Good morning, Whitewater.
Tuesday’s spring primary in Whitewater isn’t really in the spring, but it is likely to take place on a relatively mild day of thirty-four degrees and cloudy skies. Sunrise is 6:49 and sunset 5:27, for 10h 38m 13s of daytime. The moon is a waxing gibbous with 62.9% of its visible disk illuminated.
Whitewater’s Fire and Rescue Task Force meets tonight at 7 PM.
On this day in 1923, Egyptologist Howard Carter formally enters Tutankhamun’s Tomb:
On 4 November 1922, Howard Carter’s excavation group found steps that Carter hoped led to Tutankhamun‘s tomb (subsequently designated KV62) (the tomb that would be considered the best preserved and most intact pharaonic tomb ever found in the Valley of the Kings).
He wired Lord Carnarvon to come, and on 26 November 1922, with Carnarvon, Carnarvon’s daughter and others in attendance, Carter made the “tiny breach in the top left hand corner” of the doorway (with a chisel his grandmother had given him for his 17th birthday.) He was able to peer in by the light of a candle and see that many of the gold and ebony treasures were still in place.

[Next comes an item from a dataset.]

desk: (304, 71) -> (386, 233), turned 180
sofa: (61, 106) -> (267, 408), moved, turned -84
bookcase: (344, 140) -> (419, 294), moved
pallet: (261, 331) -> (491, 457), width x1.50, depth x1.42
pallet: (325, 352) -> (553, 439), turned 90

He did not yet know whether it was “a tomb or merely a cache”, but he did see a promising sealed doorway between two sentinel statues. When Carnarvon asked “Can you see anything?”, Carter replied with the famous words: “Yes, wonderful things!”
The next several months were spent cataloging the contents of the antechamber under the “often stressful” supervision of Pierre Lacau, director general of theDepartment of Antiquities of Egypt. On 16 February 1923, Carter opened the sealed doorway, and found that it did indeed lead to a burial chamber, and he got his first glimpse of the sarcophagus of Tutankhamun. All of these discoveries were eagerly covered by the world’s press, but most of their representatives were kept in their hotels; only H. V. Morton was allowed on the scene, and his vivid descriptions helped to cement Carter’s reputation with the British public.
Carter’s own notes and photographic evidence indicate that he, Lord Carnarvon and Lady Evelyn Herbert entered the burial chamber shortly after the tomb’s discovery and before the official opening.
On this day in 1862, Gen. Grant is victorious at the Battle of Fort Donelson:
The Battle of Fort Donelson was fought from February 11 to 16, 1862, in the Western Theater of the American Civil War. The Union capture of the Confederate fort near the Tennessee–Kentucky border opened the Cumberland River, an important avenue for the invasion of the South. The Union’s success also elevated Brig. Gen.Ulysses S. Grant from an obscure and largely unproven leader to the rank of major general, and earned him the nickname of “Unconditional Surrender” Grant.
The battle followed the Union capture of Fort Henry on February 6. Grant moved his army 12 miles (19 km) overland to Fort Donelson on February 12 and 13 and conducted several small probing attacks. (Although the name was not yet in use, the troops serving under Grant were the nucleus of the Union’s Army of the Tennessee.) On February 14, Union gunboats under Flag OfficerAndrew H. Foote attempted to reduce the fort with gunfire, but were forced to withdraw after sustaining heavy damage from Fort Donelson’s water batteries.
On February 15, with the fort surrounded, the Confederates, commanded by Brig. Gen. John B. Floyd, launched a surprise attack against Grant’s army in an attempt to open an escape route to Nashville, Tennessee. Grant, who was away from the battlefield at the start of the attack, arrived to rally his men and counterattack. Despite achieving partial success and opening the way for a retreat, Floyd lost his nerve and ordered his men back to the fort. The following morning, Floyd and his second-in-command, Brig. Gen. Gideon J. Pillow, relinquished command to Brig. Gen. Simon Bolivar Buckner(later Governor of Kentucky), who agreed to accept Grant’s terms of unconditional surrender.